Count up every line of the data in which "nose" occurs. The reply is one number and nothing more.

• **Records for this task**:
Content starts

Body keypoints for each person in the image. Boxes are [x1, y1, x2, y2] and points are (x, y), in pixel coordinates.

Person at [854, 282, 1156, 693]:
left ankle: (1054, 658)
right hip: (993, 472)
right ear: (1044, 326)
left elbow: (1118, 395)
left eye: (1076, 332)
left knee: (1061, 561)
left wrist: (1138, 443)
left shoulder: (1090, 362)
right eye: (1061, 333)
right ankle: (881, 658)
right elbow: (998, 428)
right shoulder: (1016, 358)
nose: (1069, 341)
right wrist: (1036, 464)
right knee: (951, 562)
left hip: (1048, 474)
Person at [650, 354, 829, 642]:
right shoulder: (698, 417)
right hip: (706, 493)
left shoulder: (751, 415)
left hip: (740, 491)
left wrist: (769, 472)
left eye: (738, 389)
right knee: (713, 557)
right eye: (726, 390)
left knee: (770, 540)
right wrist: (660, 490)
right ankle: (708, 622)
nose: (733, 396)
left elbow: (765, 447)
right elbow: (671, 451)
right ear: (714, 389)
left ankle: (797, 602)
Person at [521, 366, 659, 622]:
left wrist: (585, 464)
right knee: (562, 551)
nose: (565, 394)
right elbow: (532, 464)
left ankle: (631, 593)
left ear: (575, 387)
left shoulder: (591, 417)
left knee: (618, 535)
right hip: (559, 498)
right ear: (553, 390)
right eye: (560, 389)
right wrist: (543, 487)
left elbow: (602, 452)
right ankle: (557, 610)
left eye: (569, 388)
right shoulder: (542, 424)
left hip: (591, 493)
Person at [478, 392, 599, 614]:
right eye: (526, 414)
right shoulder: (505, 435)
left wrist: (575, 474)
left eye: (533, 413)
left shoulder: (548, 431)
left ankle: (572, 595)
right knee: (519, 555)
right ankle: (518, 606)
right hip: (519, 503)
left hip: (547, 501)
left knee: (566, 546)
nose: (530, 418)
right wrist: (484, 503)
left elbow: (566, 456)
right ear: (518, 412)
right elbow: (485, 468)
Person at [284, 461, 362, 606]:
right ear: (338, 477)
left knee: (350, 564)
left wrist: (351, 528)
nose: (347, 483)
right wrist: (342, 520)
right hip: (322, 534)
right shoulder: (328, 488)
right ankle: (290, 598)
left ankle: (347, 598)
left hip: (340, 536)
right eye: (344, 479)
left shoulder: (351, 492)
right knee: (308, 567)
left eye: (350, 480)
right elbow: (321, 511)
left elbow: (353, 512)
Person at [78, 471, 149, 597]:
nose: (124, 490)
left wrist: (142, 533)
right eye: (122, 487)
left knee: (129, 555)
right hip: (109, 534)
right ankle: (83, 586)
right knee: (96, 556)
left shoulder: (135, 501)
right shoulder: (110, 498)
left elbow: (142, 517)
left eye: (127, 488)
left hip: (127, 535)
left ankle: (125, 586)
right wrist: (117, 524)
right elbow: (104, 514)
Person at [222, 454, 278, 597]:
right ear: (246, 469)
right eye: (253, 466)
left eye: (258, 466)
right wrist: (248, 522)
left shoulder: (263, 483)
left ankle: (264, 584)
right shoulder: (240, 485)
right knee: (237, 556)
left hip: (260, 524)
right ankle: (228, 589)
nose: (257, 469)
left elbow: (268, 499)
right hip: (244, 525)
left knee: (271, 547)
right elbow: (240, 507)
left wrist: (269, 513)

Content ends
Content starts

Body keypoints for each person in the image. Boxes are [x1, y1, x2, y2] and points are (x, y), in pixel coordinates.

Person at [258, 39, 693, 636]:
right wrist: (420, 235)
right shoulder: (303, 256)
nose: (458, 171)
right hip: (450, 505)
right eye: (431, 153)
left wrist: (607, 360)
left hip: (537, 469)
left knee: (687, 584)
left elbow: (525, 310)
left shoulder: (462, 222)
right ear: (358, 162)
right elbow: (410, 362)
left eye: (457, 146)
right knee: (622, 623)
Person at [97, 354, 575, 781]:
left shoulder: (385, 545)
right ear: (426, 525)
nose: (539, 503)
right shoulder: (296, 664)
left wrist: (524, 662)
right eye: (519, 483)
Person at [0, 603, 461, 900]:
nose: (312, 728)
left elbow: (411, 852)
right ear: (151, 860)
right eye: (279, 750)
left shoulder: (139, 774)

Content ends
Content starts

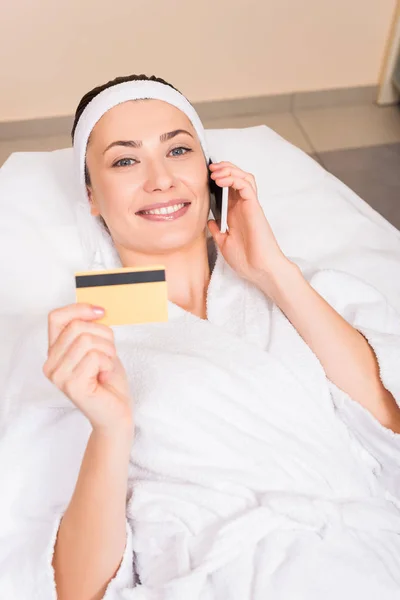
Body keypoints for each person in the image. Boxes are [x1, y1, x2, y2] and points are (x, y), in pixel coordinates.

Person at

Content ends

• **Answer box**:
10